If you landed here, you probably just opened CCC ONE and saw something like:
MT10720 — Unable to process request. The service returned an unexpected response.
A workfile that was supposed to go out to State Farm, Progressive, Geico, or a downstream data subscriber didn't ship. The shop is calling the front desk. The estimator is staring at a red icon. Someone is going to blame the IT guy.
This post is the plain-English version of what MT10720 actually is, what causes it, how to fix it right now, and how to stop it coming back next week.
What MT10720 Actually Is
MT10720 is a CCC-internal message-transport code. "MT" stands for message transport. The number identifies the class of failure — in this case, the outbound envelope reached the CCC transport service, but the service could not hand the payload off to the consuming partner.
It is not an estimate error. It is not a data validation error. The estimate itself is almost always fine. The problem is between CCC ONE on the shop machine and CCC's cloud transport layer, or between CCC's transport layer and the receiving trading partner.
You see it on three kinds of actions:
- Secure Share sends to insurance carriers, rental partners, or parts procurement services.

▶ Required work:
1: Decide whether each statement agrees with the MT10720 post, answering yes or no and quoting the words of the post that settle it: (a) MT10720 is a data validation error. (b) The failure happens after the outbound envelope reaches the CCC transport service. (c) The estimate itself is usually the source of the problem.
2: Summarize the MT10720 post in two sentences.

▶ Dataset content:
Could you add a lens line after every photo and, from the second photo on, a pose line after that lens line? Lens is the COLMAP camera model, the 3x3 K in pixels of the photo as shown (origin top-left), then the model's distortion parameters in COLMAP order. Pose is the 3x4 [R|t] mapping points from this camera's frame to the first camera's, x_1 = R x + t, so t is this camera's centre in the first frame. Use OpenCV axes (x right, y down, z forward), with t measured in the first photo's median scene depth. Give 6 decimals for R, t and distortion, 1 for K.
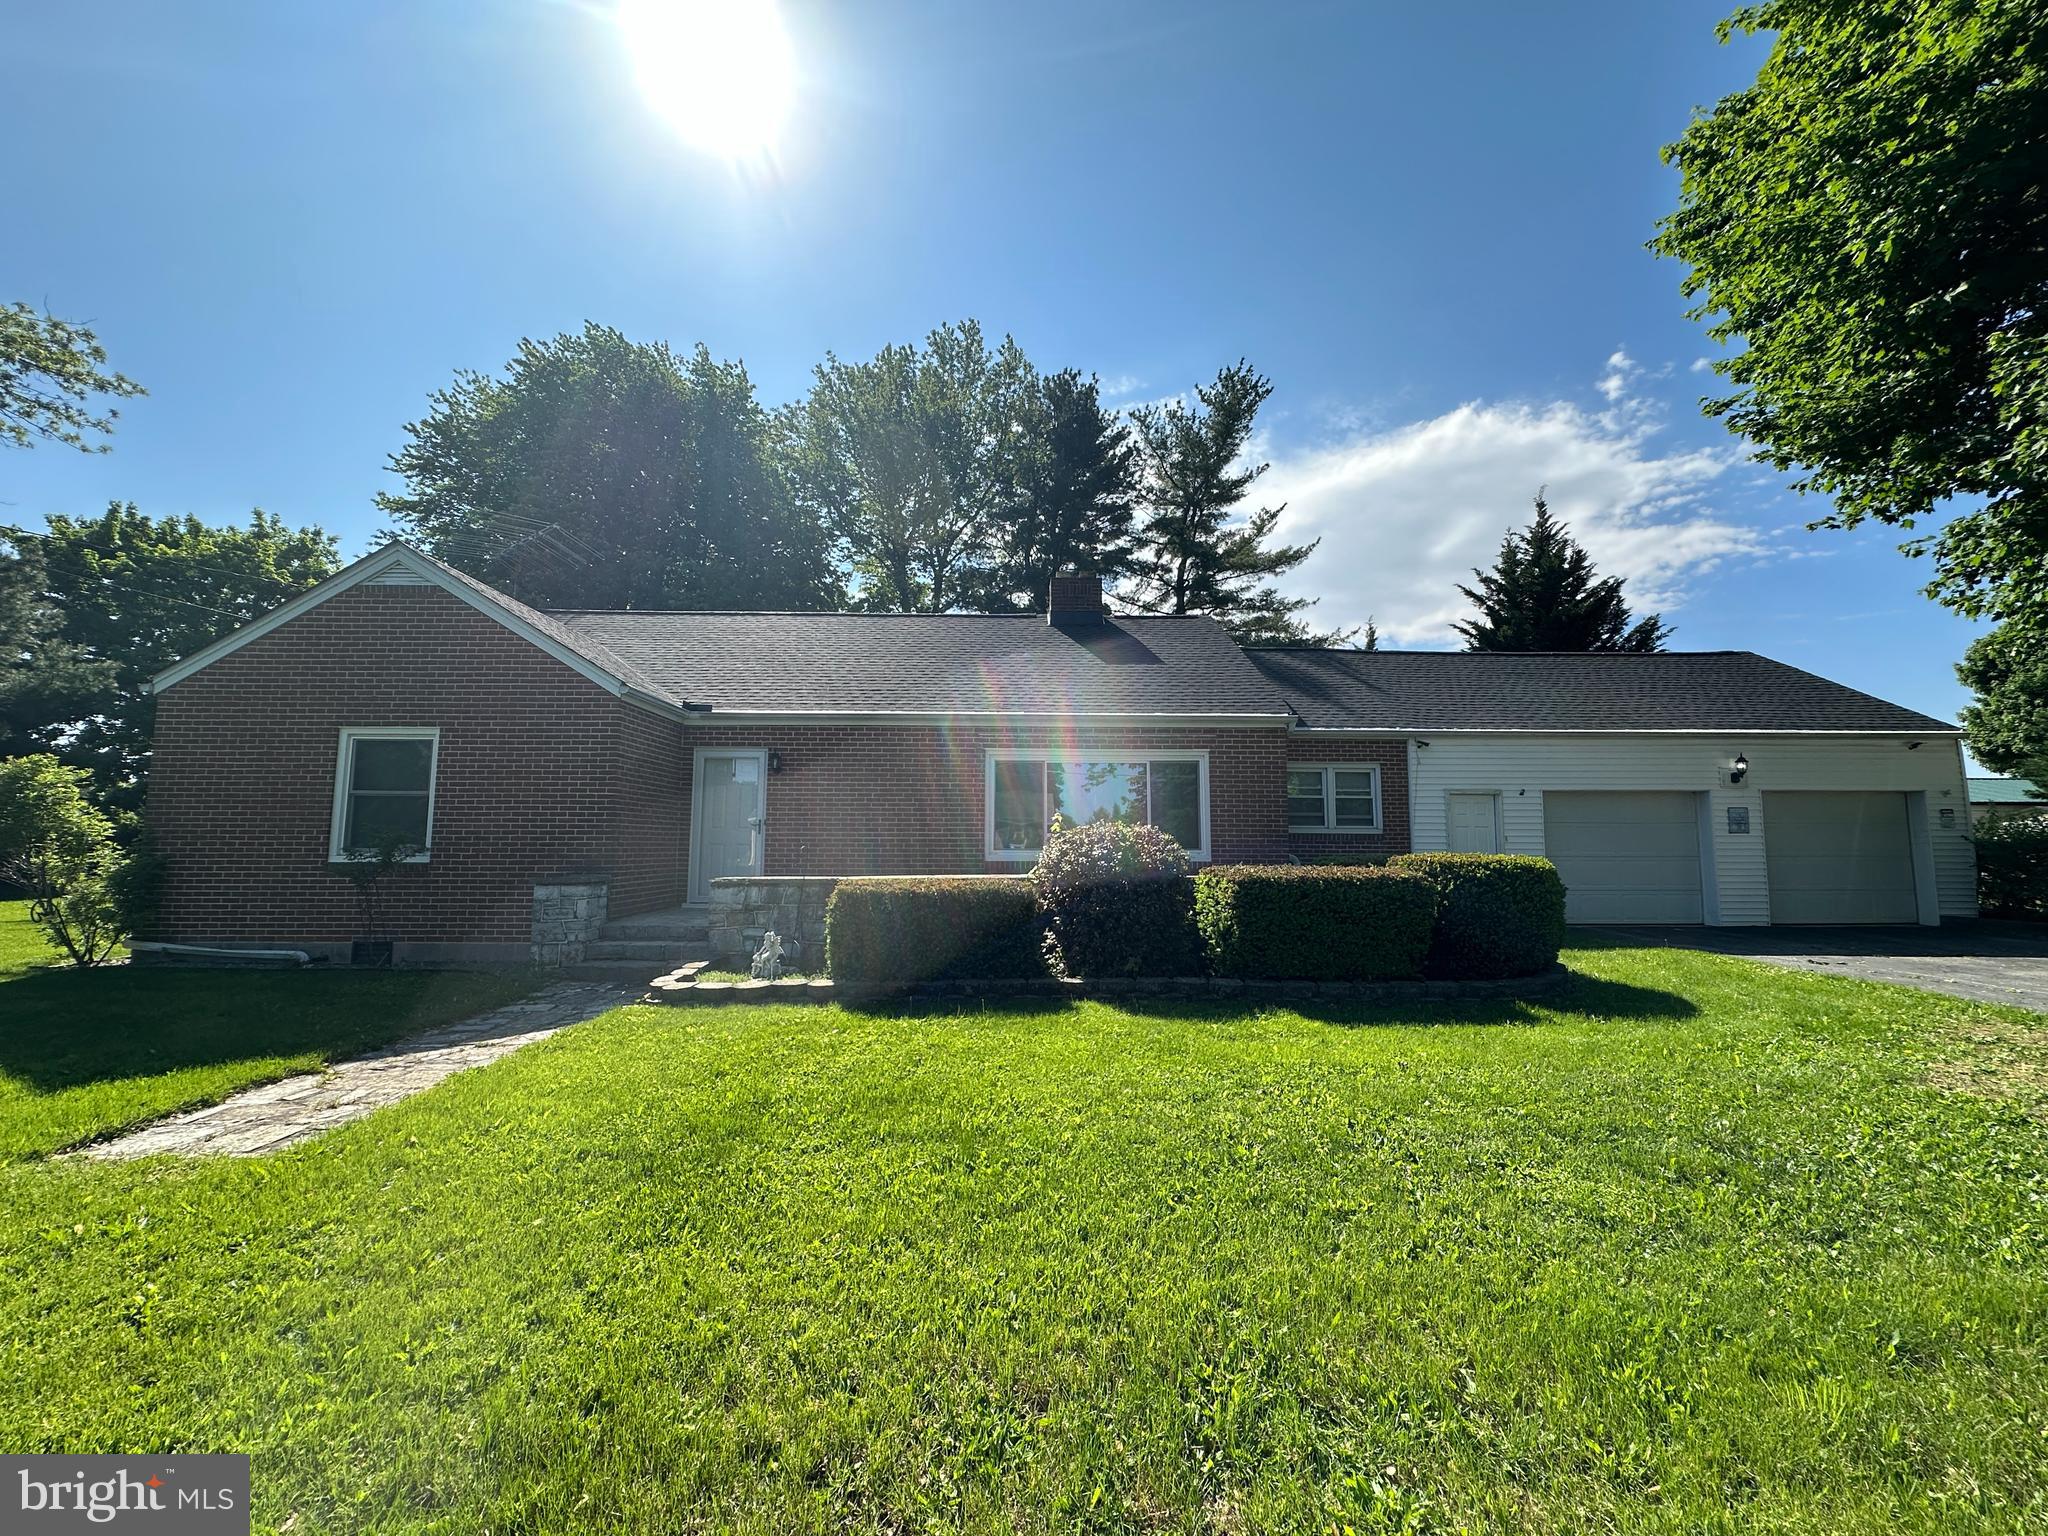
lens RADIAL K [[815.7, 0, 1024.3], [0, 815.7, 770.5], [0, 0, 1]] dist [-0.001090, 0.000865]
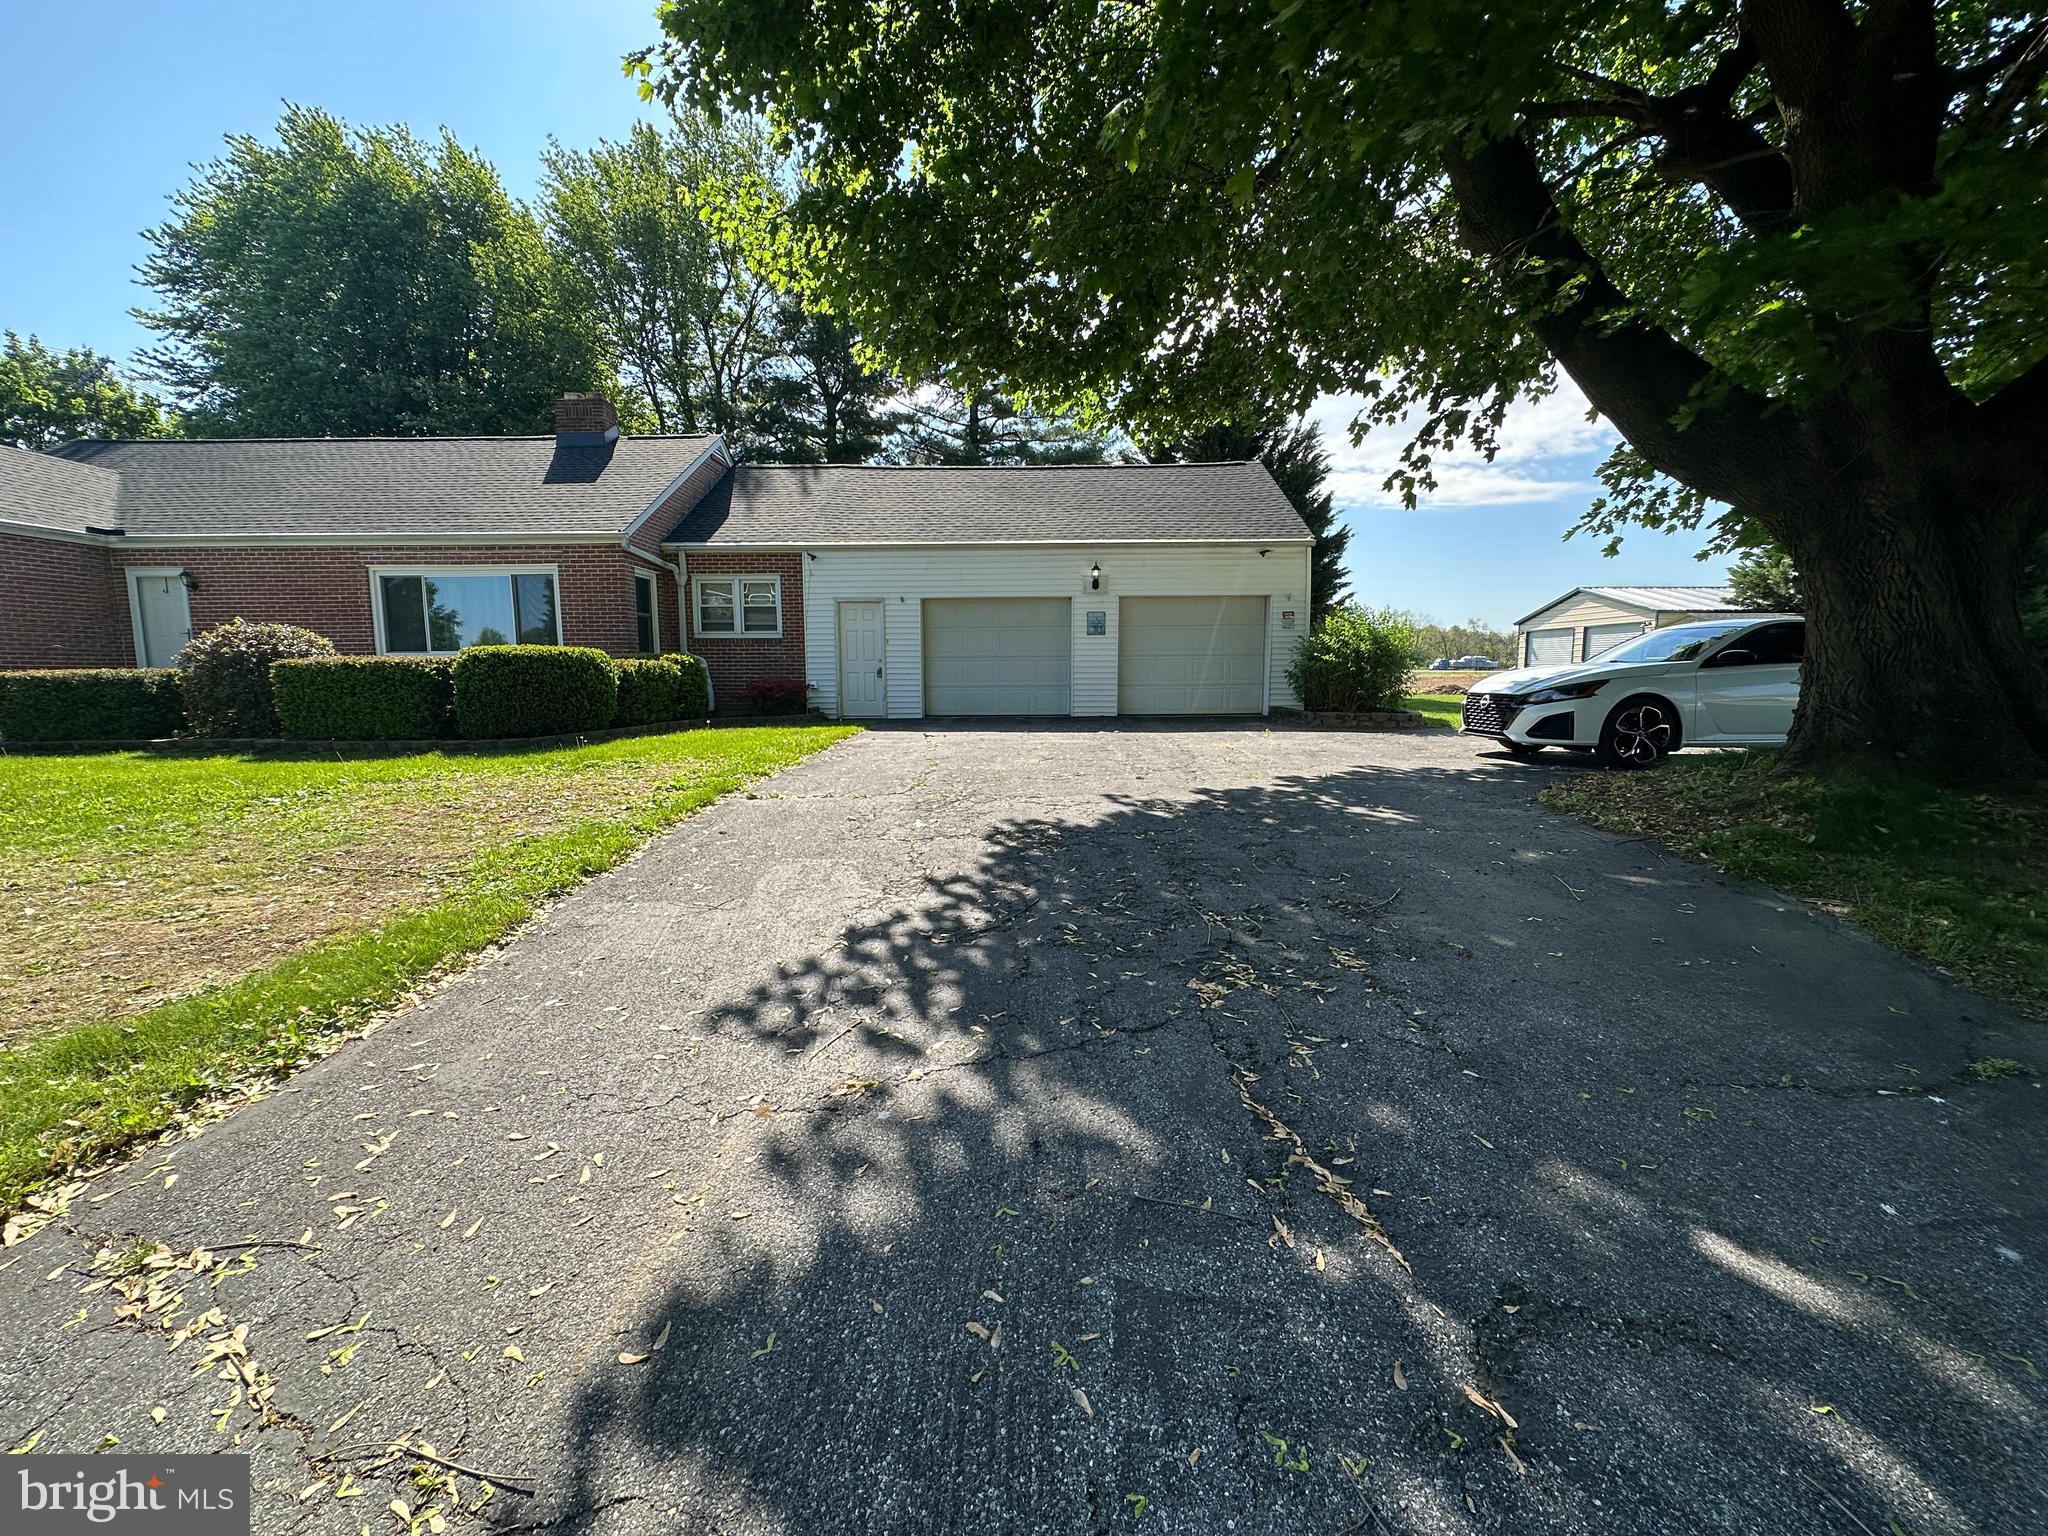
lens RADIAL K [[815.7, 0, 1024.0], [0, 815.7, 769.1], [0, 0, 1]] dist [-0.001090, 0.000865]
pose [[0.999535, -0.004267, -0.030183, 0.807558], [0.010601, 0.977007, 0.212944, 0.016914], [0.028581, -0.213165, 0.976598, -0.150061]]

▶ Responses to the exercise:
1:
(a) No: "It is not a data validation error."
(b) Yes: "the outbound envelope reached the CCC transport service, but the service could not hand the payload off to the consuming partner."
(c) No: "The estimate itself is almost always fine."

2: MT10720 is a CCC-internal message-transport code meaning that an outbound envelope reached the CCC transport service, but the service could not hand the payload off to the consuming partner, so a workfile bound for a carrier or data subscriber doesn't ship. It is neither an estimate error nor a data validation error; the problem lies between CCC ONE on the shop machine and CCC's cloud transport layer, or between that layer and the receiving trading partner.